Мне представился дом, внутренние стены которого были вынесены вовне: с картинами, портретами родных, может быть, даже иконами. Обои были снаружи. Внутренние и внешние стены, иными словами, ничем не различались между собой.
И другой дом, где внешние стены были внутри, там был и внутренний дворик.
И мне вспомнился трубач Миша, у которого как будто вовсе нет внутреннего плана бытия, а есть только внешний, как отражатель, с его поверхностными, мгновенными репликами-реакциями, заезженными, вульгарными шутками, -- всё это только снаружи, а внутри -- лишь жидкости да слизи: кровь, моча, сперма, желчь, слюна, желудочный сок; может быть, и слёзы, хотя в это не верится. Мыслей там нет, только мозги: кашевидная, слизистая масса. Ну, и ещё знание нот -- он ведь трубач.
И ещё вспомнилась Люда, у которой словно бы нет внешнего плана бытия, а есть только внутренний, и она от этого чувствует себя неловко, и больно ушибается там, где не ушибётся никто, и движется как-то скомканно, боком -- от отсутствия формы, и делает всё не в такт, потому что вся -- внутренняя -- наружу -- без обёртки.
Я думаю о тех людях, из которых складывается мой автопортрет. Они отражаются в моих глазах, как и дома, события. Ведь единственная реальность -- человеческая душа, сознание, всё существующее существует в нашем сознании. Всё, что я знаю, что есть в моей памяти и душе, и составляет мой автопортрет.
Вспоминаются кондукторши в мёрзлых тамбовских автобусах -- горластые, в матерчатых перчатках с отрезанными пальцами, чтобы легче считать медяки. Одна из них, с вострым и добрым дегенеративным лицом, никогда не брала с меня денег. Деньги тогда были дробные, со многими десятичными долями, которые теперь не учитываются.

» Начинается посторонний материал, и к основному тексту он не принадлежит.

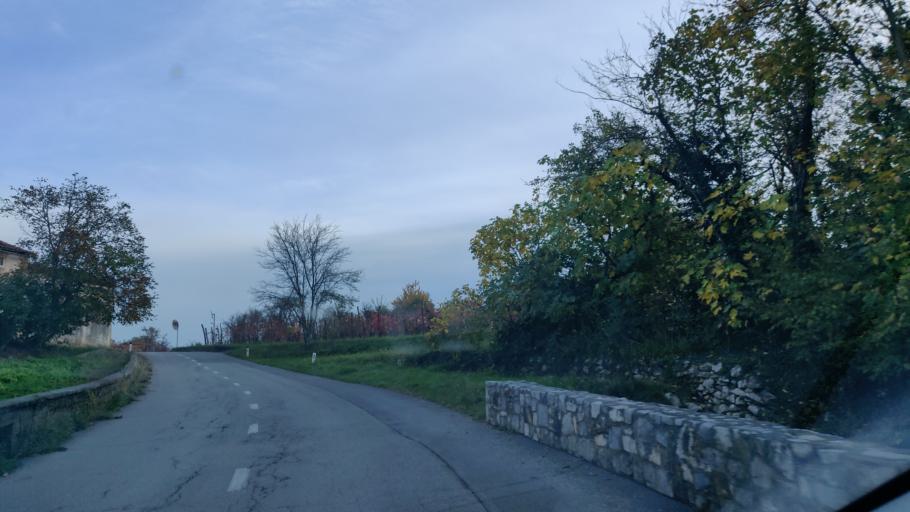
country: SI
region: Sezana
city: Sezana
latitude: 45.7882
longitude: 13.8618
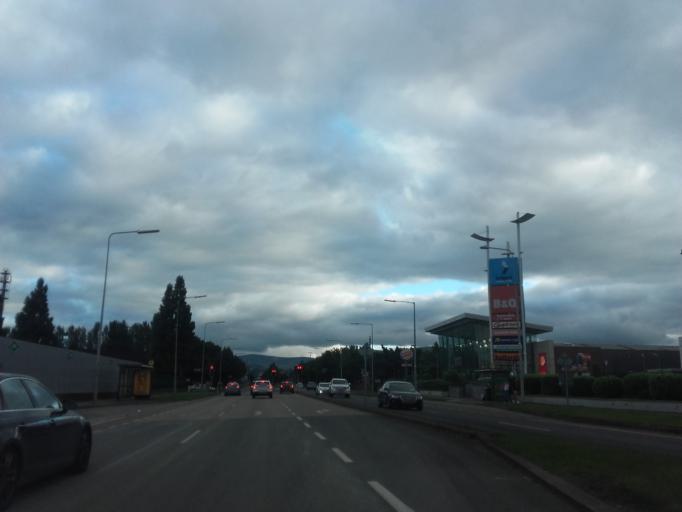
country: IE
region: Leinster
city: Tallaght
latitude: 53.2940
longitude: -6.3692
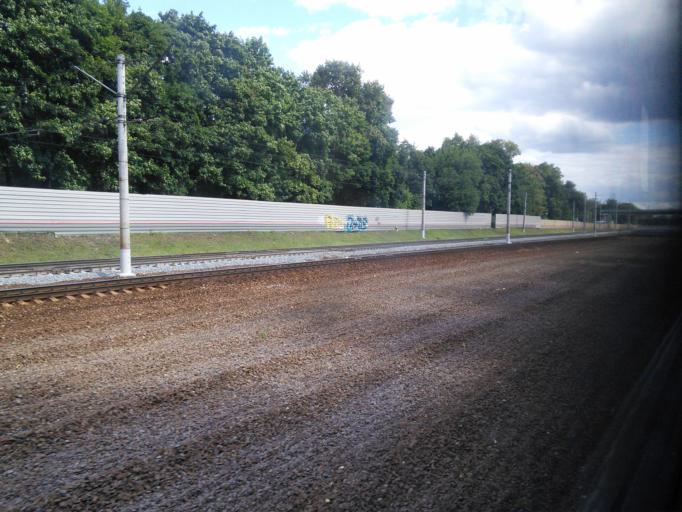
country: RU
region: Moskovskaya
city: Malakhovka
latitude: 55.6360
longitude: 38.0403
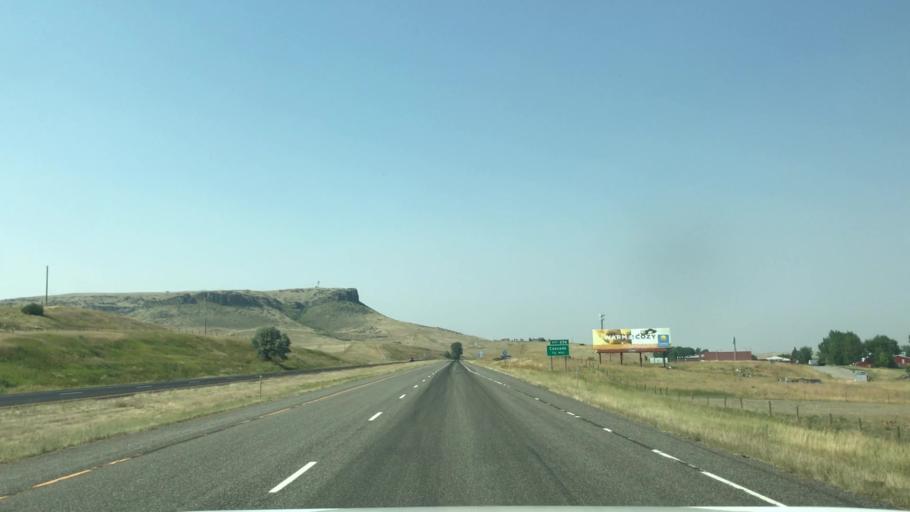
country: US
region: Montana
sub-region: Cascade County
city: Sun Prairie
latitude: 47.2661
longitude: -111.7079
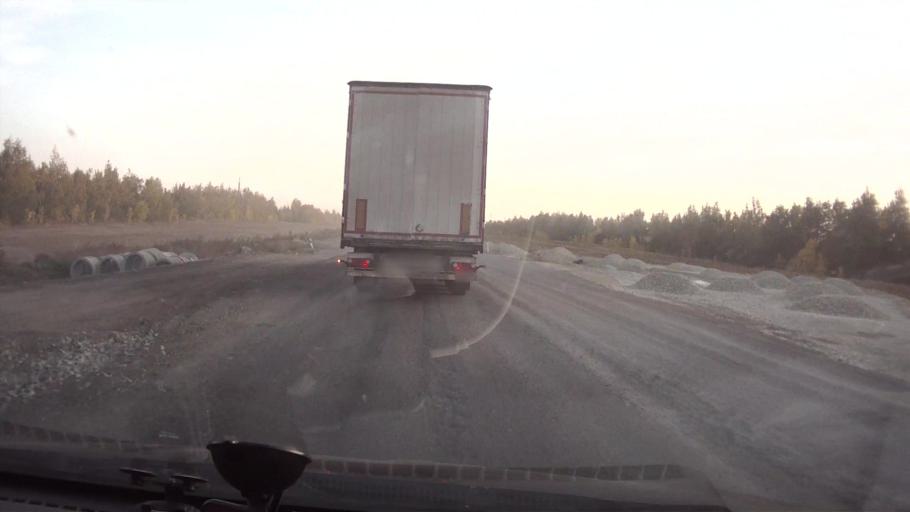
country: RU
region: Saratov
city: Kamenskiy
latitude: 50.9265
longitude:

Возле кондукторши была электрическая печка, о которую она грела пальцы, обжигая их после морозной гремящей мелочи. Мы дышали на пятаки и придавливали их к окну, протаивая стеклянную полынью, через которую виднелась улица.
Дикторшу дядя Слава фамильярно называл Ниночкой Шиловой. Говорили, что у неё один глаз стеклянный: выбодала рогом корова на ВДНХ. И все женщины страны не слушали сообщений, а только гадали, какой глаз стеклянный -- левый или правый.
Ещё все удивлялись, когда диктор Балашов, облысевший, стал вновь волосеть, покрывшись лёгким пушком, а потом и буйной пенистой шевелюрой. Одни говорили, что у него парик, а другие -- что волосы настоящие, которые ему вырастили в Париже.
Были популярны куплеты: "Римский папа грязной лапой лезет не в свои дела. И зачем такого папу только мама родила?"
И ещё: "Дяде Сэму за гроши продал душу Чан Кайши. И теперь его душа уж не стоит ни гроша".
Дядя Сэм изображался с бородкой, в цилиндре. Он часто клал ноги на стол.
На смену сталинскому зачёсу назад, выражающему стремление общества вперёд и выше, пришла косая чёлка с пробором, отразившая либерализацию общества.
Помню литературные вечера в редакции молодёжной газеты, столь густо увешанные табачным дымом, просто устланные им, что забывалось, ради чего, собственно, здесь собираются, и казалось, что главным делом является именно курение -- такое себе каждение богу прозы и поэзии, еженедельный ритуал.
Комическое впечатление производила "госпожа Хрущёва" -- знаменитая Нина Петровна -- толстая, сияющая, слегка смущённая вниманием. На званых международных вечерах они с супругом являли собой торжество демократии, вероятно, шокируя аристократов простецкими манерами.
Тогда и появились звонкие, бойкие "мальчики" с баскетбольными сумками, ни в чём не схожие с молодогвардейцами и обходившие стороной покорителей целины. Им чужды были манерные "стиляги", разоблачённые журналом "Крокодил" и подвергнутые, подобно овцам, стрижке в отделениях милиции бравыми ребятами из бригадмила.
"Мальчики" были спортивны, ироничны и ориентированы на дикий, полный опасностей и приключений Запад. Их духовным отцом был Хемингуэй, пророком -- Ремарк, предтечей и кумиром -- Уолт Уитмен.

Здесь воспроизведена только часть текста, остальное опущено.